Often it begins with force and becomes a habit we crave — like an athlete who runs to stay fit but begins to love running for the sake of running. It can become natural to do the things we previously found tedious — and our view can change after months of repetition or in a moment.

Love Changes Us

If you have ever been in love with something (a person, a story, an activity) you know what I mean.

Maybe at the beginning there was a little bit of force, but in an instant when you realized how wonderful it was, you wanted to be different. You thought of ways to change your schedule to be around a person more or open more room to do a certain activity.

Slowly it influences what you buy, what you think about, how you talk. No one tells you to change your lifestyle. It happens out of your longing for whatever it is you are infatuated with.

Rough spots may occur — that is when force comes in and you work hard at what you love until you are intoxicated by loving it again.

In any relationship, then, or activity or lifestyle or goal, there must be force at times.

But force is nothing without desire.

You Are What You Want

What we do says a lot about what we desire. What we desire will be influenced by where we put ourselves and what we do. It is something I have been taught over and over again by various mentors when I go to them about achieving my goals.

My boss has thrown away designs I have sent to him and instantly demanded something different with more creativity. My mom has thrown away platefuls of a meal I made and suggested that next time I put my heart into it. My writing mentor encourages all of his students that we will never write something worth reading if we constantly compare ourselves to other people — ‘comparison is the author of failure.’

All saw through the force and wanted something that had more desire in it — there is a difference between doing something out of habit and truly wanting to do it.

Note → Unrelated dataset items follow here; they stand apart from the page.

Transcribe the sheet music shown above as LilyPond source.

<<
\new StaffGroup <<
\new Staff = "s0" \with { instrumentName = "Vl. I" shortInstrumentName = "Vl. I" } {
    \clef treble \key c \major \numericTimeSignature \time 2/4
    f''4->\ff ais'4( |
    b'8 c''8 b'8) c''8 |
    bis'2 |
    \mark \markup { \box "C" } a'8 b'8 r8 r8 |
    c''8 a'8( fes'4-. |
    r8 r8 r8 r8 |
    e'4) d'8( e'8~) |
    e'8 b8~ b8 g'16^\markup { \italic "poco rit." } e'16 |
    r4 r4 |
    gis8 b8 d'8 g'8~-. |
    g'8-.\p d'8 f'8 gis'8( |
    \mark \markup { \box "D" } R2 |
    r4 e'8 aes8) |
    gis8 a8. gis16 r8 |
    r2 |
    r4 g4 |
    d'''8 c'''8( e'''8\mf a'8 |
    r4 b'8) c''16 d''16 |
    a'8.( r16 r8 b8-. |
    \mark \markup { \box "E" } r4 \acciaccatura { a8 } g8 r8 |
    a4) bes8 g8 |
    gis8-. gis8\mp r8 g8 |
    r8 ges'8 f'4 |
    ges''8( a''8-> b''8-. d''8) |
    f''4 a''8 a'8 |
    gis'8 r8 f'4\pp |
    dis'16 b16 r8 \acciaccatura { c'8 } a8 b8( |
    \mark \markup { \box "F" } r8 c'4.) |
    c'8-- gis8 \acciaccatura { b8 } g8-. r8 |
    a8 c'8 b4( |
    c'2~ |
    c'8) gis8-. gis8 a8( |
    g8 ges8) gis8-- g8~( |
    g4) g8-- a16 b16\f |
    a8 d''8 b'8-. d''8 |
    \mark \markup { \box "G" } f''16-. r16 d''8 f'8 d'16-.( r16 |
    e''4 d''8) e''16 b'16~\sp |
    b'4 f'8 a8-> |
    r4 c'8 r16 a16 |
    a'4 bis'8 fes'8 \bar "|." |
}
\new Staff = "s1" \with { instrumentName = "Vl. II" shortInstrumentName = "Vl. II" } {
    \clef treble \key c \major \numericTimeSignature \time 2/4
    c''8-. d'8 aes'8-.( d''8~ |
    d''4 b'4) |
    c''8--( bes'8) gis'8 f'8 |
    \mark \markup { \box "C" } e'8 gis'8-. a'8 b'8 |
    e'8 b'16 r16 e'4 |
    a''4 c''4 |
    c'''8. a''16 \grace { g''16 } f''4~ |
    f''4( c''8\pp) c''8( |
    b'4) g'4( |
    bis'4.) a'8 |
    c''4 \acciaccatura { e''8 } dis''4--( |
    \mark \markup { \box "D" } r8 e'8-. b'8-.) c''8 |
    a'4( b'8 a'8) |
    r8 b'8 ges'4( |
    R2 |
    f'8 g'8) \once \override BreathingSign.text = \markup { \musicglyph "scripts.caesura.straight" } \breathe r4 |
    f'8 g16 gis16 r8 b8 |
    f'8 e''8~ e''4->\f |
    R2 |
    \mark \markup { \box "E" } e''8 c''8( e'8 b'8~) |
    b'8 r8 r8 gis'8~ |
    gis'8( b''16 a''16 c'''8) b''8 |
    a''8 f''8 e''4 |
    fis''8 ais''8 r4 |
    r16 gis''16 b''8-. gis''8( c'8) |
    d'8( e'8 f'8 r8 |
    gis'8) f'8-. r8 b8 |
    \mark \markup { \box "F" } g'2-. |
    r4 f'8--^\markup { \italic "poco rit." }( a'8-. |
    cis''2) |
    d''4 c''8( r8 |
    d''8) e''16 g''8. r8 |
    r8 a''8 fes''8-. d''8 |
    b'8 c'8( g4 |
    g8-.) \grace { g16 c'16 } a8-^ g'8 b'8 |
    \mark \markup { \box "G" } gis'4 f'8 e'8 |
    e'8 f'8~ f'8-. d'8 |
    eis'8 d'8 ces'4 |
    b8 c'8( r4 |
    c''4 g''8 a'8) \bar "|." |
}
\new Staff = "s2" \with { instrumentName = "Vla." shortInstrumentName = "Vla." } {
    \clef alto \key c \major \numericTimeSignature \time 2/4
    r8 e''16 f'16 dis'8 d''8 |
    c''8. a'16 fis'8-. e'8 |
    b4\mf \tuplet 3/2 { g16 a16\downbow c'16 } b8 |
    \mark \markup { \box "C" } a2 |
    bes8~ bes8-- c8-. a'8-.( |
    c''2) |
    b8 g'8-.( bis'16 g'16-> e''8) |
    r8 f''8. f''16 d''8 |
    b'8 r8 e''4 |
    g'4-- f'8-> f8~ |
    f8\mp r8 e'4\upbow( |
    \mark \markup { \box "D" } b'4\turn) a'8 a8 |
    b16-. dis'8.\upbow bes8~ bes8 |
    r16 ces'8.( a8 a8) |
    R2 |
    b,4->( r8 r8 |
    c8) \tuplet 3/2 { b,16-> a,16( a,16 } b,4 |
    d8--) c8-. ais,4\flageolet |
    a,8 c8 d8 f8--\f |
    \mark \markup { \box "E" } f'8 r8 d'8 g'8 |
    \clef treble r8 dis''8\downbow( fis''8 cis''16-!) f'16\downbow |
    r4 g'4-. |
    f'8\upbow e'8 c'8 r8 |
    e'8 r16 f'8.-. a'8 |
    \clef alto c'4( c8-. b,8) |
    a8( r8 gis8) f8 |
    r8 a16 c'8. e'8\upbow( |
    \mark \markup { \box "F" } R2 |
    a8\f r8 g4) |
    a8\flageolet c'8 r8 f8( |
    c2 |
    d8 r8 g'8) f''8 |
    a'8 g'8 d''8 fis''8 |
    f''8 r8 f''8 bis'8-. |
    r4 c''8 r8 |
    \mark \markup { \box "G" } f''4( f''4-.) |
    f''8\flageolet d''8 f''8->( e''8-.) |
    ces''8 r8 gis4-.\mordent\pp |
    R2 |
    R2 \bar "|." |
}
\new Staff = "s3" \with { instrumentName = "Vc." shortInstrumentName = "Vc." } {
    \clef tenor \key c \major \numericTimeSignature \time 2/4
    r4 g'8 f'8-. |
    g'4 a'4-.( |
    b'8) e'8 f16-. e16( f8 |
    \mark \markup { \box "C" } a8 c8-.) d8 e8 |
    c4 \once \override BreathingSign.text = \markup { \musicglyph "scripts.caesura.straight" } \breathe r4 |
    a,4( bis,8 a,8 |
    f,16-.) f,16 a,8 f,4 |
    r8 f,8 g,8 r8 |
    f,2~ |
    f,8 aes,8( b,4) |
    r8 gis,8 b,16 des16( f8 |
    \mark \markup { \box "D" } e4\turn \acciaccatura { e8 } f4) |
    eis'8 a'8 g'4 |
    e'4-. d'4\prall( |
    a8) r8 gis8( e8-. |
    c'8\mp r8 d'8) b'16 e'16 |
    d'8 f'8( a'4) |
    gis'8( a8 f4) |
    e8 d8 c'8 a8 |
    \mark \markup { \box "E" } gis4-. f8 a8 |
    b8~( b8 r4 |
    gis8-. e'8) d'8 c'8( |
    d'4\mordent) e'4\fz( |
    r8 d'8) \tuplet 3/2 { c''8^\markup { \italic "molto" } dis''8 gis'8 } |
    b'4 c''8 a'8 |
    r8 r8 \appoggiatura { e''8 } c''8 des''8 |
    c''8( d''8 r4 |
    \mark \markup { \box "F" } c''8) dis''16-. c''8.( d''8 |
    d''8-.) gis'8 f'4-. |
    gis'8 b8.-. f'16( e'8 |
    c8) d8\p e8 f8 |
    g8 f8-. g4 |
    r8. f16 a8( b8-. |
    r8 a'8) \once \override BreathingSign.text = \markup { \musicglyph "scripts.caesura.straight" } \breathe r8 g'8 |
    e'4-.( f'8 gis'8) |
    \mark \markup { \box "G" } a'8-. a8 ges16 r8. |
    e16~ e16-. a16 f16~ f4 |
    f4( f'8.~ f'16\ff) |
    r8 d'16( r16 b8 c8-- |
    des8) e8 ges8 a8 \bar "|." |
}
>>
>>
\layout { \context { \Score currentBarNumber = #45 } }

Most eloquently, one of my favorite teachers phrased it this way lately:

“Goals don’t work. You have to want what you are doing. Otherwise, why even try?

He preached a sermon to go along with this message (every second of which was beautiful) but the gist was this: we can’t expect to see results if we don’t really want to do what it takes to achieve them.

We have to love the process just as much as the outcome.

Desiring God

There are good examples of this kind of sacrificial desire throughout history but the greatest of them all is in God’s love for us.

Jesus loves hearing us just as much as He loved the end goal — reigning forever over His kingdom. He laughed and cried and healed us and continues to do so because he loves us as His own body. 

In his sermon, the teacher reminded us of this — that God wants what is best for us and takes care of us when we seek Him. We can only bear fruit connected to His vine — we can only produce the kind of actions He truly finds admirable if we love Him and seek Him daily.

“Don’t cut yourself off from the Lord’s mercy and goodness and justice and expect to do what he wants you to do. He wants to sustain you and he wants to see you reach your goals. Do you have the kind of goals that please him or that don’t?”

This is what the pastor left us with. ‘If your prayers were answered and your goals fulfilled magically when you woke up in the morning, would anyone be benefited but you?’ What are you seeking after? Who are your goals for? 

What our goals are — how reasonable they are — has a lot to do with whether or not we reach them.

But it also has a lot to do with whether or not we should.